Acresce referir que, e não é menos importante, muitas das principais infraestruturas americanas estão obsoletas e a necessitar de investimento massivo e urgente – sabe-se que não há desenvolvimento industrial e económico sem infraestruturas modernas. Quando se observam os portos antiquados e se compara essa realidade com os modernos portos asiáticos, quando se observa que, por exemplo, a China tem mais de 40.000 quilómetros de linhas de caminho-de-ferro de alta velocidade, e que nos EUA nada existe nessa matéria, e mesmo se vê a degradação de coisas tão banais como as estações de metropolitano de algumas cidades americanas (com paredes com inscrições, gente sem abrigo e toxicodependente deitada pelo chão, ratazanas a passar, etc.), percebe-se que a decadência, se não for contrariada rapidamente, pode ser fatal.

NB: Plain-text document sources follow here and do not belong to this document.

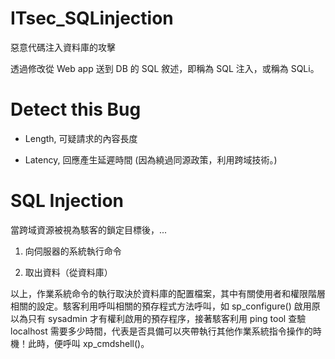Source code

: # ITsec_SQLinjection
惡意代碼注入資料庫的攻擊

透過修改從 Web app 送到 DB 的 SQL 敘述，即稱為 SQL 注入，或稱為 SQLi。

# Detect this Bug

* Length, 可疑請求的內容長度

* Latency, 回應產生延遲時間 (因為繞過同源政策，利用跨域技術。)

# SQL Injection

當跨域資源被視為駭客的鎖定目標後，...

1. 向伺服器的系統執行命令

2. 取出資料（從資料庫）

以上，作業系統命令的執行取決於資料庫的配置檔案，其中有關使用者和權限階層相關的設定。駭客利用呼叫相關的預存程式方法呼叫，如 sp_configure() 啟用原以為只有 sysadmin 才有權利啟用的預存程序，接著駭客利用 ping tool 查驗 localhost 需要多少時間，代表是否具備可以夾帶執行其他作業系統指令操作的時機！此時，便呼叫 xp_cmdshell()。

Portanto, com a situação de dívida gigantesca que cresce milhões de milhões todos os anos e cujos juros é necessário pagar, com uma indústria em queda que nas últimas dezenas de anos migrou para os países da Ásia e para outras geografias, como o México, com despesas militares insuportáveis e não rendíveis, com infraestruturas a necessitar de urgente modernização, alguma coisa terá mesmo que ser feita.
É claro que sem se conhecer e compreender este contexto da realidade americana será difícil perceber as atitudes de Donald Trump, mas se repararmos com algum cuidado veremos que as propostas e decisões da atual administração americana vão exatamente no sentido de dar resposta a esta situação real: travar o crescimento da dívida, reindustrializar o país, reduzir custos desnecessários e ruinosos para o Estado, a começar pelas despesas militares. É tendo em conta esta situação que a administração americana toma decisões, como seja resolver o mais rápido possível a guerra na Ucrânia (não porque Trump seja um pacifista ou esteja apaixonado por Putin), e ir reduzindo as bases militares desnecessárias no estrangeiro.
Veremos em breve algumas consequências de tudo isto para nós, portugueses, e um dia pode ser que venhamos a conversar sobre o assunto.